### EXERCISE DETAILS
Continue the passage on low-PPO wheat and noodle color past its last sentence.

The brightness and color of a noodle are important to Asian buyers, and breeders have noted that brighter noodles are associated with lower amounts of an enzyme called polyphenol oxidase. What wasn’t known was how polyphenol oxidase or "PPO" might be affecting agronomic factors. So with the funding of the Montana Wheat and Barley Committee, Jack Martin and other wheat breeders at Montana State University set out to test the color and agronomic characteristics of high- and low-PPO wheats.

"The industry dogma was that low-PPO was better because it was associated with a better color profile," says Martin. "But we didn’t know what it did to bread quality or other agronomic traits."

Through a series of lab analyses at MSU as well as field tests of 66 winter wheat breeding lines and six varieties at three sites in 2001 (Bozeman, Conrad and Huntley), Martin showed that the main trade-off of breeding low-PPO into wheat is that it heads about a day later than high-PPO wheats.

"It may not be too serious, but if it delays maturity very much we would be concerned," says Martin.

The biggest benefit of the low-PPO wheat breeding lines is that, as expected, they were associated with the noodles staying brighter for hours after cooking.

"They maintained their color better 24 hours after cooking," says Martin. "That’s important because in some Asian countries, the noodles sit several hours after cooking. They don’t want the noodles going brown while waiting for the customer."

In shades of coloring, noodles should be bright, with any color tendency being toward yellow.

Other researchers involved with Martin’s work include winter wheat breeder Phil Bruckner and cereal quality lab director Deb Habernicht.

### EXTRACTED ENTRIES

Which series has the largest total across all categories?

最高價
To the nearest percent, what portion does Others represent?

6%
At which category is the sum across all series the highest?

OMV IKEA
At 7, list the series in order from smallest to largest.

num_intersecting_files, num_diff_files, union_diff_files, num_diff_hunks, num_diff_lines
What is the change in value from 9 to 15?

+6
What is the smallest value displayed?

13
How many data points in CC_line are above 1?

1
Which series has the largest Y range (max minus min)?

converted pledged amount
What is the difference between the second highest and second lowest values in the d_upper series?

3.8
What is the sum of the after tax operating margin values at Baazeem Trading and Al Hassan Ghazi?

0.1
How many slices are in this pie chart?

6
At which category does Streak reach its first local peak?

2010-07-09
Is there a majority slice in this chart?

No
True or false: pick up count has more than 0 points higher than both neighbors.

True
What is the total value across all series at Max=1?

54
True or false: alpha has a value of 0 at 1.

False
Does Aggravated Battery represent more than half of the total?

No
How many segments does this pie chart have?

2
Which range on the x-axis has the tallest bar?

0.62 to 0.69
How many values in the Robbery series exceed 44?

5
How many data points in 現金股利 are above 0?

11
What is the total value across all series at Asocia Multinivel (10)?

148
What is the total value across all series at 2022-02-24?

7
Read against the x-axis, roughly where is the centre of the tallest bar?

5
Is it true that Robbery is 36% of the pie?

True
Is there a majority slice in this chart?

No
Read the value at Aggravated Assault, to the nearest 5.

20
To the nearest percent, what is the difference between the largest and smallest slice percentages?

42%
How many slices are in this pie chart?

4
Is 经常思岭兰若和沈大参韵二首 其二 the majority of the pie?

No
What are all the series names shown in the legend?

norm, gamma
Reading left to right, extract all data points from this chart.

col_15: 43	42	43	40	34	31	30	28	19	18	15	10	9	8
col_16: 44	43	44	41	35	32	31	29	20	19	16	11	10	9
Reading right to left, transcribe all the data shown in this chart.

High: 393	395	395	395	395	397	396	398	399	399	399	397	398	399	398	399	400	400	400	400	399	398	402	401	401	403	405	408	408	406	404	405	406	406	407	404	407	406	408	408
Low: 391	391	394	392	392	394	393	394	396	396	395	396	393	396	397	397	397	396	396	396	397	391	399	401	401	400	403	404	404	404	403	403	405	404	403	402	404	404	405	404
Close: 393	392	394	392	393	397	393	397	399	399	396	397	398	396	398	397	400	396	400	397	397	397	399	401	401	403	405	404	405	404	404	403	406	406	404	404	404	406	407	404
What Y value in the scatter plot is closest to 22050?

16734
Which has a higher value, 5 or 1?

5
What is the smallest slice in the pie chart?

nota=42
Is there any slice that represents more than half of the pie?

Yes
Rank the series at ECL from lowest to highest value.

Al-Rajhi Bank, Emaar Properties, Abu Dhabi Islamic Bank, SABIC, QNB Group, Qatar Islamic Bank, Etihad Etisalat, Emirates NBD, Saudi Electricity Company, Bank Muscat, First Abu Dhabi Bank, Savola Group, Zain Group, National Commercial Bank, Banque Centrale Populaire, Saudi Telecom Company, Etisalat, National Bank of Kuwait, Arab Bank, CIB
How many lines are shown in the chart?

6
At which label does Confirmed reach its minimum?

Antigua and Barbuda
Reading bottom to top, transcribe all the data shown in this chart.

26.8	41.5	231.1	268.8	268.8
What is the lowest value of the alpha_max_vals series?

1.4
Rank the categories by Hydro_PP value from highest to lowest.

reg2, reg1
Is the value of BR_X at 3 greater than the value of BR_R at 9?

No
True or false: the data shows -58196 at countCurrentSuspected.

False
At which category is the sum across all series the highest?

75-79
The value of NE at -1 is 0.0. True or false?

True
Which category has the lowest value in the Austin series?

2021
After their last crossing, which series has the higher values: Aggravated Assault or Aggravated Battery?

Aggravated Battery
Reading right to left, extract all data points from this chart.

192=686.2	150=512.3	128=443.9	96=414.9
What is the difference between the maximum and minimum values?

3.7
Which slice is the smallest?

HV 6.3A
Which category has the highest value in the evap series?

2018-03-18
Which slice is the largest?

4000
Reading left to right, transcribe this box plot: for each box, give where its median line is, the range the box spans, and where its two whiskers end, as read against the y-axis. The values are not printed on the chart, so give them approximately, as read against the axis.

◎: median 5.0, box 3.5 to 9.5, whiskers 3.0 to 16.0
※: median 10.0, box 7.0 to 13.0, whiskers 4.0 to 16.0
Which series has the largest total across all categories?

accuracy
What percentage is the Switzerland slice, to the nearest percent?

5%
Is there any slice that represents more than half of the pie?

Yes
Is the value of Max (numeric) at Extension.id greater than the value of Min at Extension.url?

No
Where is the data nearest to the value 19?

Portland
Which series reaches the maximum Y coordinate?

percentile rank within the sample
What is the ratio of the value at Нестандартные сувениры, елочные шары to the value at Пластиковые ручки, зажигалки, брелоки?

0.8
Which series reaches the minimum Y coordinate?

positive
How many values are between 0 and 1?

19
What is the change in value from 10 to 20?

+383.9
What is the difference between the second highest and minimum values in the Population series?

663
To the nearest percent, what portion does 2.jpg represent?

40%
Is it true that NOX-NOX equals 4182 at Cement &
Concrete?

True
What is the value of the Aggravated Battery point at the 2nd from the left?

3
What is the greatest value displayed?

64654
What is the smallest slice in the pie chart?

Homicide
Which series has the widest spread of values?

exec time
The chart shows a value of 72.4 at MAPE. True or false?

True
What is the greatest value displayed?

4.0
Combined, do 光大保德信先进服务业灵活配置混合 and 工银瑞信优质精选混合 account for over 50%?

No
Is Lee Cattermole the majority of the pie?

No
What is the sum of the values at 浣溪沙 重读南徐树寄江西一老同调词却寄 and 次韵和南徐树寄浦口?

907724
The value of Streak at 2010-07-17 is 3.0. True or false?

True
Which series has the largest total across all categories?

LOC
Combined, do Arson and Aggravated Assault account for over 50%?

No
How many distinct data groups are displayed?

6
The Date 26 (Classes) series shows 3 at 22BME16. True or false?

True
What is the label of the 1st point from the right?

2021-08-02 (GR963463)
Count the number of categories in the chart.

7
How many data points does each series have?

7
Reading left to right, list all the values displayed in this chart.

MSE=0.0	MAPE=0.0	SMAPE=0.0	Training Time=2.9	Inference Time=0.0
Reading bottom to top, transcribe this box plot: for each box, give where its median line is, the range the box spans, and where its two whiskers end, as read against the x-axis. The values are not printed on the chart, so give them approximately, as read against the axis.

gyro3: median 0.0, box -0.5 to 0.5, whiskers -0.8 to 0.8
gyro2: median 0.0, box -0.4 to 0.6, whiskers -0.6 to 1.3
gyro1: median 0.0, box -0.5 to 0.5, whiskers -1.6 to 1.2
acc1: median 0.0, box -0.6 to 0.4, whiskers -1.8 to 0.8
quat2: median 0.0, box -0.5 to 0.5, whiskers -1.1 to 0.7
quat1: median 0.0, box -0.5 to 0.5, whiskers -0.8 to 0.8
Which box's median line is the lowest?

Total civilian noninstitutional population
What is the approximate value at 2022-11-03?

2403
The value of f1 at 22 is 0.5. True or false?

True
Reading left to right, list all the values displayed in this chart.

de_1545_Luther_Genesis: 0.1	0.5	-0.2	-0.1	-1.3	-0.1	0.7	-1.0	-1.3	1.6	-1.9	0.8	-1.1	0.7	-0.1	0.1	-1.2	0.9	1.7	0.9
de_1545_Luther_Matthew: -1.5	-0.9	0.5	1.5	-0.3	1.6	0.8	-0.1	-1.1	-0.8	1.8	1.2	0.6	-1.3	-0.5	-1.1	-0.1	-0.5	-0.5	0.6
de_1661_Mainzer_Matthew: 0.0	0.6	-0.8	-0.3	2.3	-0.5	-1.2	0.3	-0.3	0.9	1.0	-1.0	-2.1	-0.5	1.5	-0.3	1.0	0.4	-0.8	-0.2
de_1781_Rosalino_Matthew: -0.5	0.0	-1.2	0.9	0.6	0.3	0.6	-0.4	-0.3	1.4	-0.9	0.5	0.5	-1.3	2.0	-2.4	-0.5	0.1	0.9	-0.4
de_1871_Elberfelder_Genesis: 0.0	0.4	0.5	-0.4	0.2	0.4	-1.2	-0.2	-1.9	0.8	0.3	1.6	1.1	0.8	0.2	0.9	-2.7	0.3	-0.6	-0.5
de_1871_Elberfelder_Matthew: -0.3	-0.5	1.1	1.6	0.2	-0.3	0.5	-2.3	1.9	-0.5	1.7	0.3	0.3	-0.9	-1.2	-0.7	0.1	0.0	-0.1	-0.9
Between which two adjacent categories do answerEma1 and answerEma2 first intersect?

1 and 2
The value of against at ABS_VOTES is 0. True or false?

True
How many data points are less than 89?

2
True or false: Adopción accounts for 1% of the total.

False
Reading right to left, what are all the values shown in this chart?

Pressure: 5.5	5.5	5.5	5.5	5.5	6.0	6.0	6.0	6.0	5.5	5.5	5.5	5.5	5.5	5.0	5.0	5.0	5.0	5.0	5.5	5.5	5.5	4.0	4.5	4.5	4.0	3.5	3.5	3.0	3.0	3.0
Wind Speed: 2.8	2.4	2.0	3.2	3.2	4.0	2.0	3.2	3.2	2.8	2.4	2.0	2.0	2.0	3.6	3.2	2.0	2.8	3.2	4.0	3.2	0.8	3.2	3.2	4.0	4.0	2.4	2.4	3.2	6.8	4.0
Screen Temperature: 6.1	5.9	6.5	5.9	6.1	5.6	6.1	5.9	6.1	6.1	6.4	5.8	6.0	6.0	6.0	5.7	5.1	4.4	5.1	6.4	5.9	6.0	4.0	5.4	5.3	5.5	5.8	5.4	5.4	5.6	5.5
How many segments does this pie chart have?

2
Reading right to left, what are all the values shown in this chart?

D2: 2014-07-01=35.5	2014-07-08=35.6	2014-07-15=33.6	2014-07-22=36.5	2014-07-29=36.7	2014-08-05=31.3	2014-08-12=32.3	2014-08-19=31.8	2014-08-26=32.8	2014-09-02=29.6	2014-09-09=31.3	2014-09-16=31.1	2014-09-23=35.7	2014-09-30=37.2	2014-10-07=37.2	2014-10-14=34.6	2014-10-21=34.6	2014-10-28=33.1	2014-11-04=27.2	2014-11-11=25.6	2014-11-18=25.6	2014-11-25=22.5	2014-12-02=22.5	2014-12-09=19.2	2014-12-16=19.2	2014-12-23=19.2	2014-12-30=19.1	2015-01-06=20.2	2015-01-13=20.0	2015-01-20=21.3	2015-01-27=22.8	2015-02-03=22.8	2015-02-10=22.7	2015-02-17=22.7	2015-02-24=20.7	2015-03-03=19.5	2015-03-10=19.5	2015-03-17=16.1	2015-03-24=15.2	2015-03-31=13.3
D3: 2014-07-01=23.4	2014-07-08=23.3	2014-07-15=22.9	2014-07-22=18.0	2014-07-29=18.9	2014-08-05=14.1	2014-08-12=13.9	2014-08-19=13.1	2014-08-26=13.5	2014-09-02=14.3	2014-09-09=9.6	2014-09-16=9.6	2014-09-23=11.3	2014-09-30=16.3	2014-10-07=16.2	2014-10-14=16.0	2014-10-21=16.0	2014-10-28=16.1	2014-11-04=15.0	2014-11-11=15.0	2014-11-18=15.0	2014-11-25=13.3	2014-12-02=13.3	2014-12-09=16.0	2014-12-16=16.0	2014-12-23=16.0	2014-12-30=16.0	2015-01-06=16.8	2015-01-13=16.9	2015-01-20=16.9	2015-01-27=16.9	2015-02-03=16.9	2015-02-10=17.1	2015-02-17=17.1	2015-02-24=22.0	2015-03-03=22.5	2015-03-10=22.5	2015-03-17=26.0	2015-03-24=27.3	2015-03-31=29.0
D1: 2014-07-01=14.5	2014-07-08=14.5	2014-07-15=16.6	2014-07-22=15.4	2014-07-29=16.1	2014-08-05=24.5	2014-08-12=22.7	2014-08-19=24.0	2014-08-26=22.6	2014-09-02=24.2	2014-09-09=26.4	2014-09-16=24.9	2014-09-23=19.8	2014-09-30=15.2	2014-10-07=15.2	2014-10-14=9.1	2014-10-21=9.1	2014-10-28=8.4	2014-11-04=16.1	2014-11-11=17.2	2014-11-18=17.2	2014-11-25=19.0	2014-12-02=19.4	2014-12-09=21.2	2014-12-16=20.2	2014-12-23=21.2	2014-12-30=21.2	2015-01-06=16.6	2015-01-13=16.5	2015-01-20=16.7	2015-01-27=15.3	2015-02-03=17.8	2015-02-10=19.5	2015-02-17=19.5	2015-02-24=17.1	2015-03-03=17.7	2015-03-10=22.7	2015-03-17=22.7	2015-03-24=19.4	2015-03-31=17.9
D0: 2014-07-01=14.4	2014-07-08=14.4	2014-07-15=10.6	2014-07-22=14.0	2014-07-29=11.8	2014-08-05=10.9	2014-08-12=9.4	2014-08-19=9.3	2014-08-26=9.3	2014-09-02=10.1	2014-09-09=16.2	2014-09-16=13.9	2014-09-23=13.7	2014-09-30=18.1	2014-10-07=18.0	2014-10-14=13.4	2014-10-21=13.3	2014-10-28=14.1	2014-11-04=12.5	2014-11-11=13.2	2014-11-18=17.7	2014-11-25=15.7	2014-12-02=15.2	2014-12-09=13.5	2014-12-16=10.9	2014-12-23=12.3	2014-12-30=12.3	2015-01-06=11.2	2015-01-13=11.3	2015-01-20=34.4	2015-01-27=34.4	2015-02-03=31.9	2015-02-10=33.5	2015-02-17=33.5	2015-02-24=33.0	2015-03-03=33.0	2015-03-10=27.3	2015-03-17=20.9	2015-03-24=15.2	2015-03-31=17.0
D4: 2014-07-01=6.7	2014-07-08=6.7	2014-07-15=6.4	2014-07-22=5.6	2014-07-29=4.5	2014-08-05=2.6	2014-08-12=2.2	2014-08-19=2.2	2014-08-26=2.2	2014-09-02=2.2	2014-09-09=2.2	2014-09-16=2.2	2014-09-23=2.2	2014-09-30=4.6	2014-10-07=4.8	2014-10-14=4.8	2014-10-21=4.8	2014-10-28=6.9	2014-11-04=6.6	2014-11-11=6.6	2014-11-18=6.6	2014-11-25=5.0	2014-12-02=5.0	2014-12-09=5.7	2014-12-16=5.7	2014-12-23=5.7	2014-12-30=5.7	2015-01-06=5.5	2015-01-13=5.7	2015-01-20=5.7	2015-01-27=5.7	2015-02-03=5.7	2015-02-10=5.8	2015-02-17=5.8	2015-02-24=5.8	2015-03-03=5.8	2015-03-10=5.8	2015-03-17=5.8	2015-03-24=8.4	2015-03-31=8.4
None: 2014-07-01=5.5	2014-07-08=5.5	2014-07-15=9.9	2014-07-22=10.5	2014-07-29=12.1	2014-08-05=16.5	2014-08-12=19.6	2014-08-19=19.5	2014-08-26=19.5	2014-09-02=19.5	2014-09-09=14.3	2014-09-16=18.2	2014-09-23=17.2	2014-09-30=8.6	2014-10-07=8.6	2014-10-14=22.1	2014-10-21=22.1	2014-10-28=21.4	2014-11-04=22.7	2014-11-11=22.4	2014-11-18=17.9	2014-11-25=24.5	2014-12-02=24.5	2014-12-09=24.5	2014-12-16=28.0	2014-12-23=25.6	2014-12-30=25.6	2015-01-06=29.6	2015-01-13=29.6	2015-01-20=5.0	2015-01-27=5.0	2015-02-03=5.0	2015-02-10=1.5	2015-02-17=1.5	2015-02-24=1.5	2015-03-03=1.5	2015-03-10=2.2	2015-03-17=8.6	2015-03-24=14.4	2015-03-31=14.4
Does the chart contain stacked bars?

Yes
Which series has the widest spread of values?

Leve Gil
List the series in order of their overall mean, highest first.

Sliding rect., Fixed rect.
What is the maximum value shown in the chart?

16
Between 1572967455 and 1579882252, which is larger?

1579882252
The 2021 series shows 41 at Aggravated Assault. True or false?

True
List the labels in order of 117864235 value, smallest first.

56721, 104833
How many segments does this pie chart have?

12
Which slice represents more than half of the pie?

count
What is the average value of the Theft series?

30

### TASK RESULT
Both Bozeman environments had mean yield of tested lines of about 97 bushels per acre while Conrad and Huntley had mean yield less than 14 bushels per acre. The high and low PPO lines did not differ in grain yield. Protein levels were all high for winter wheat (greater-than 12.9%) but exceptionally high at Huntley (17.0%). Lines selected for low PPO tended to have higher protein than those with high PPO for all environments except Huntley. That protein difference was not always consistent. Low PPO lines also tended to be shorter in height and had slightly higher test weight than the high PPO lines, but these differences were within the limits of chance variation.

Selection for high or low PPO did not impact important milling and bread quality traits such as flour yield, bake mixing time, bake water absorption, and loaf volume. Low PPO lines did have higher flour ash content than high PPO lines. Similarly, the low PPO lines were not different from the high PPO lines for noodle textural traits (springiness, cohesiveness, adhesiveness, hardness, and chewiness).